MATERIAL SHOWN:
★ ★ ★ ★ ★ ★ ★

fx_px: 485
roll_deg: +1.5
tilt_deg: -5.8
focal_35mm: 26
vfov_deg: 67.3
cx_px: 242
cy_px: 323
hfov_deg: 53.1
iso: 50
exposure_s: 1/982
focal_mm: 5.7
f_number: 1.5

★ ★ ★ ★ ★ ★ ★

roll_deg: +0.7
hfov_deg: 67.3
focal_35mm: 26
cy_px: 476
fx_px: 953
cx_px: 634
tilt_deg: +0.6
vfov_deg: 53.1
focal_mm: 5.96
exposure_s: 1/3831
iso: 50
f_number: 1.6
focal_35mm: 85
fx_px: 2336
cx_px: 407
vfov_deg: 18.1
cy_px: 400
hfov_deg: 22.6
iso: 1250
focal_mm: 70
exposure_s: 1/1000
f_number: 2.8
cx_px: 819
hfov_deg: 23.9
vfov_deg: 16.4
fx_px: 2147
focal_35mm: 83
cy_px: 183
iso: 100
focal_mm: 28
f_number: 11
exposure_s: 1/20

★ ★ ★ ★ ★ ★ ★

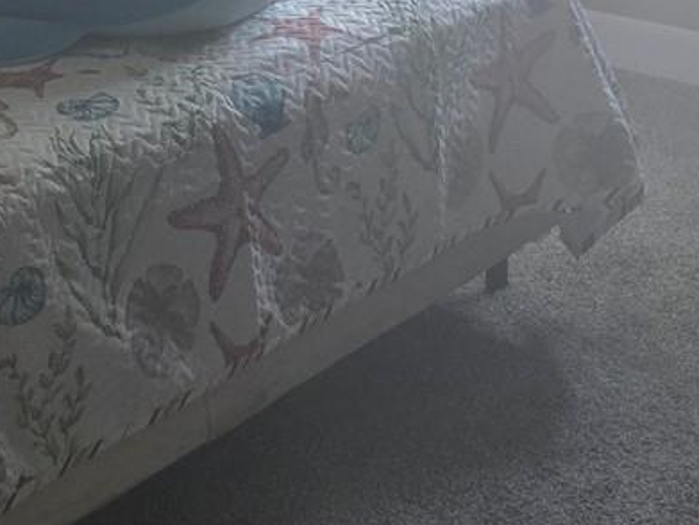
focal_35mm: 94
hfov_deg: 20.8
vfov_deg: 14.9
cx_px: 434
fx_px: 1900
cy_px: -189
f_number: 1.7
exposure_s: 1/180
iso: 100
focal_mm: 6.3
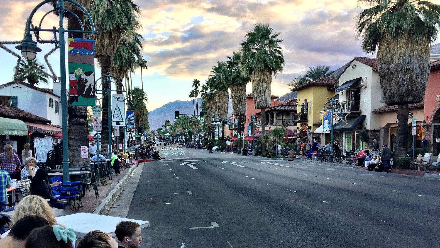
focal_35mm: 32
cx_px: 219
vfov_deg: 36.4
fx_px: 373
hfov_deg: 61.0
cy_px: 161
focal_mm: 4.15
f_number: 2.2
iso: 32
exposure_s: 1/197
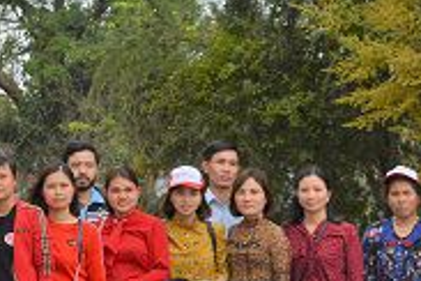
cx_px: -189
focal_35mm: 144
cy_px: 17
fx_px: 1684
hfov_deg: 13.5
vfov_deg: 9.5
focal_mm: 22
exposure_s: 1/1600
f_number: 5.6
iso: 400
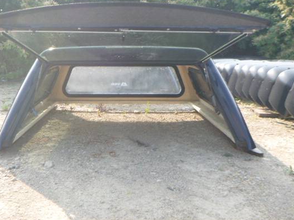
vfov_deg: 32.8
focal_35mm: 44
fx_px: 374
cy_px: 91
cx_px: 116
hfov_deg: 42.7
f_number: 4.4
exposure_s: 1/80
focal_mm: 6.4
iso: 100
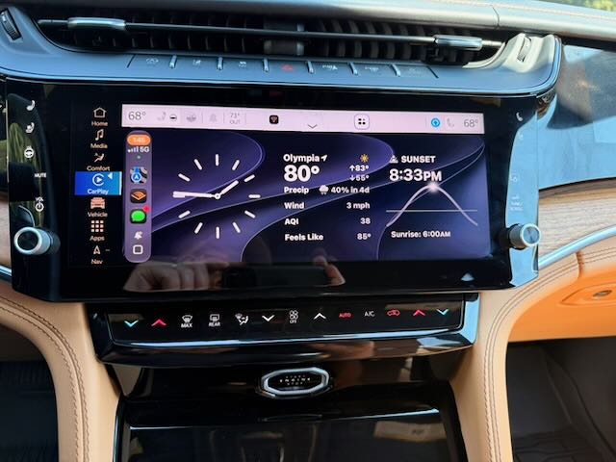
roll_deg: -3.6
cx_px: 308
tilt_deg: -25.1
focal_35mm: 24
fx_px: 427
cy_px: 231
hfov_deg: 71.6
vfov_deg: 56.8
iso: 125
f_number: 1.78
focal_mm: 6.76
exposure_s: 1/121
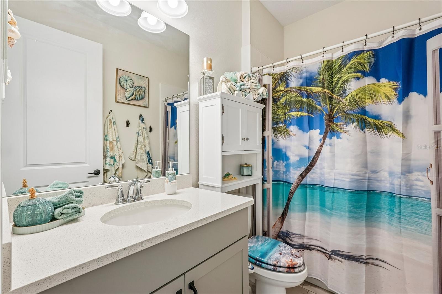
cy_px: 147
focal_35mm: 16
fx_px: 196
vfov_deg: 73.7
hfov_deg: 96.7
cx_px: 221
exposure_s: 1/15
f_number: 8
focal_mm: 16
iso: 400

★ ★ ★ ★ ★ ★ ★

PROBLEM DESCRIPTION:
Of the entries listed above, reproduce only the lines starting at the line containing "fx_px: 2147" and ending at the line containing "exposure_s: 1/20". Include both, exactly as they stand.

RESULT:
fx_px: 2147
focal_35mm: 83
cy_px: 183
iso: 100
focal_mm: 28
f_number: 11
exposure_s: 1/20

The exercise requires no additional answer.